If you’re a mid-size firm on the fence, my advice: start with CoCounsel or ChatGPT Enterprise, prove the value of AI-assisted legal work to your partners, then evaluate Harvey once your firm is ready for the investment and commitment level it requires.

FAQ

Can small firms access Harvey AI?

Not currently. Harvey focuses on firms with 20+ attorneys and typically requires annual contracts starting at $50K+. They’ve hinted at a smaller-firm tier, but nothing is available in mid-2026. Small firms should look at CoCounsel, ChatGPT Enterprise, or Claude for Business as alternatives.

What’s the minimum contract length?

Most Harvey contracts are 12-24 months with annual billing.

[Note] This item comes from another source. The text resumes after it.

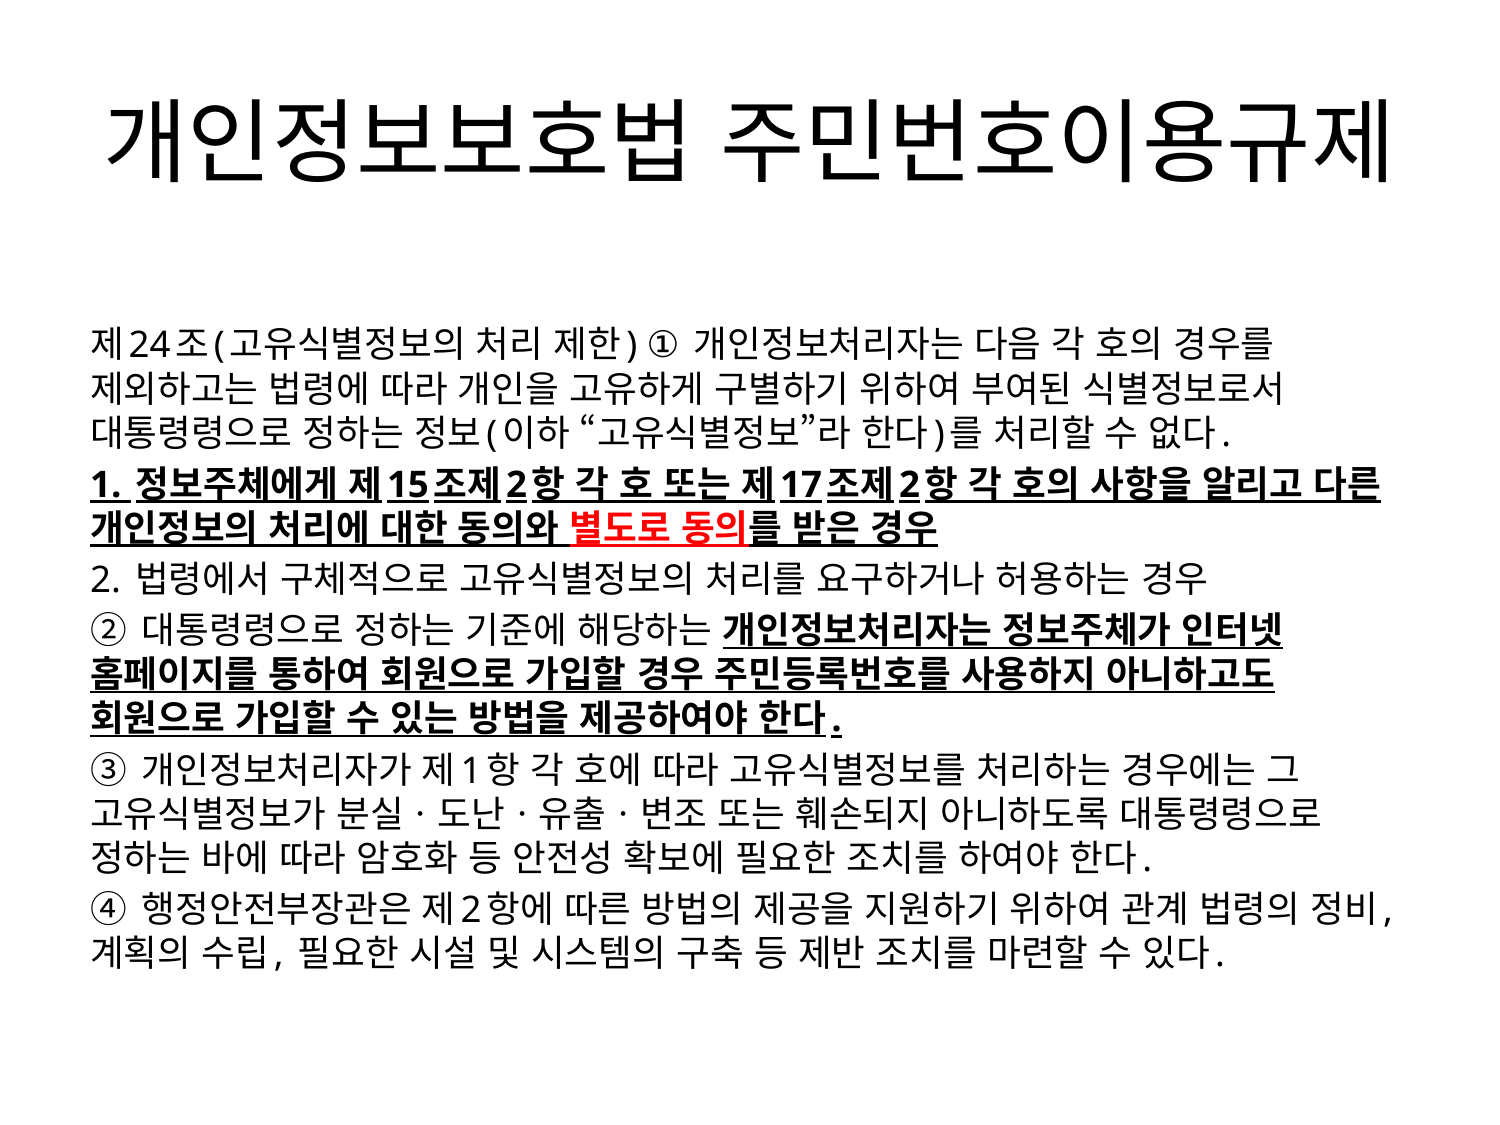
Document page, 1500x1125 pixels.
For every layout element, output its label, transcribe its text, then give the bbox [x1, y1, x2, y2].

Month-to-month isn’t available. Some firms have negotiated 6-month pilot periods, but these typically convert to full annual contracts.

Do they offer free trials or pilots?

Harvey sometimes offers 30-60 day pilots for qualified firms, but these aren’t publicly advertised. You need to go through their sales process. Pilots typically involve a subset of your attorneys (5-10 users) to prove value before a firm-wide rollout.

How does Harvey compare to CoCounsel on pricing?

CoCounsel (by Thomson Reuters) is roughly 40-60% cheaper than Harvey at $100-200/user/mo. CoCounsel’s advantage is tight integration with Westlaw for research. Harvey’s advantage is broader capabilities beyond just research: including drafting, analysis, and custom fine-tuning on your firm’s data.

Is Harvey just a GPT-4 wrapper?

No. While Harvey uses foundation models from OpenAI (and possibly others), they’ve built significant proprietary layers on top: legal-specific fine-tuning, firm-specific training on your documents, compliance controls, citation verification, and hallucination reduction specific to legal work. It’s meaningfully different from using raw ChatGPT for legal tasks, though the gap narrows as base models improve.